Today, Marshalleck set out to explain the controversial customary land tenure recognition proposal that features villages, by a majority vote, deciding to apply for an automatically recognized circular space of a radius of 1-3 kilometers from the center of the village. The policy, he says, provides for the application for farming space outside the circle, but evidence of continuous use for 30 years would have to be proven. He says this can be done via the same requirements as under the Registered Lands Act, including photographs, land tax receipts, confirmation of occupation from neighbours, etc. According to Marshalleck, the benefit of not including the farmlands in the circle is that “it gives the flexibility of some sort of hybrid arrangement where you keep the residences communal, but you allow farmlands to be developed with access to the financial resources of the modern banking system.” That means residential spaces would fall within communal lands, but farmlands could be privately titled.
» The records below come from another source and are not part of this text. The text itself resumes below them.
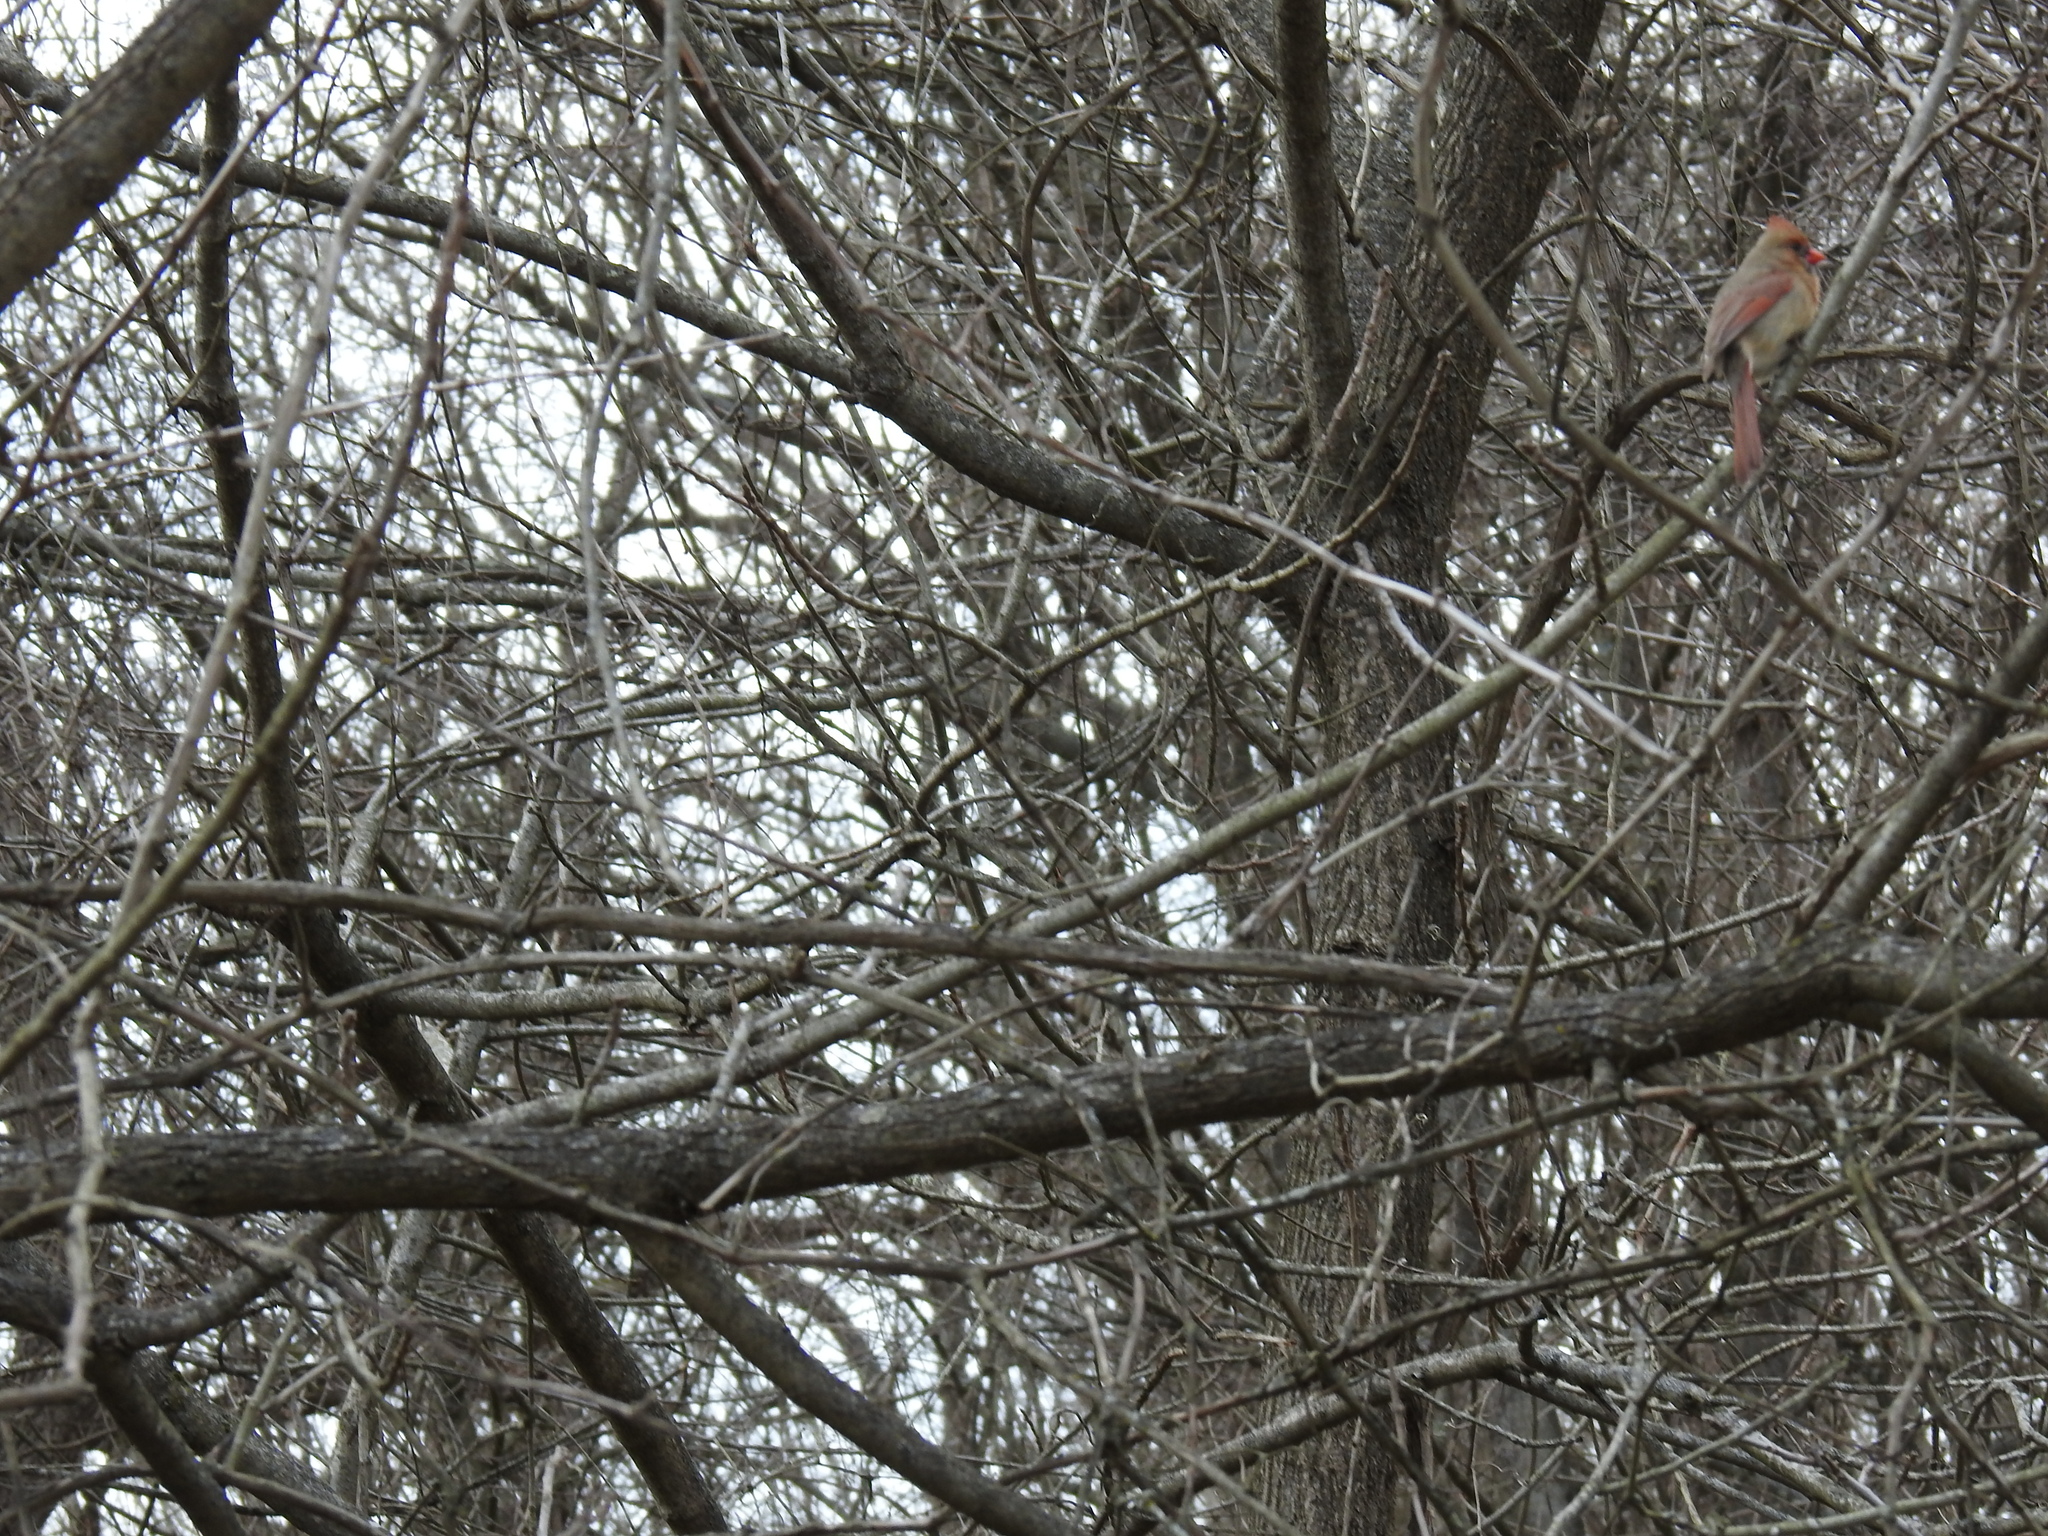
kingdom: Animalia
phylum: Chordata
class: Aves
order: Passeriformes
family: Cardinalidae
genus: Cardinalis
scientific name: Cardinalis cardinalis
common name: Northern cardinal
In applying for the additional space, Marshalleck says the village has to notify third parties and neighboring villages of their application; and if there are competing interests, the matter would be taken before a specialized tribunal for resolution. As to what would happen with titles currently held by third parties in areas that would fall in the circle, the draft policy states under General Guiding Principle No. 7: “All individual titles issued in favour of private persons within the said circular area shall be extinguished in favour of Maya Customary Land Tenure on registration. Village members whose land titles are so extinguished shall be entitled to a refund of any purchase price or rents paid to the Government for their titles together with reasonable interest thereon. Third parties, other than village members, whose titles are extinguished shall be entitled to compensation in accordance with the Constitution and in accordance with procedures and principles set forth in the legislation. Such village members and third parties may make a claim against a public fund, separate and distinct from the Consolidated Revenue fund, to be known as Maya Customary Land Tenure Compensation Fund for the payment of compensation.”

The Government has drawn up an indicative map to show overlaps and how large outer circles would be if farmlands would be automatically recognized as part of Maya customary land tenure, followed by areas for hunting, fishing, gathering forest resources, etc. A second indicative map drafted by the Government shows everything they believe is “subject to claim.” According to Marshalleck, only a few areas including Punta Gorda, Barranco and Punta Negra are outside of what is being claimed. He insists that the illustrative maps are not being shared to inflame the situation, but only to impress upon people that a lot is at stake. Marshalleck says the Maya have not made a working alternative proposal, and highlighted that in a number of years, only 3 villages have completed demarcation of their village boundaries.

The next monitoring hearing of the CCJ for the Maya Land Rights case is in April 2024.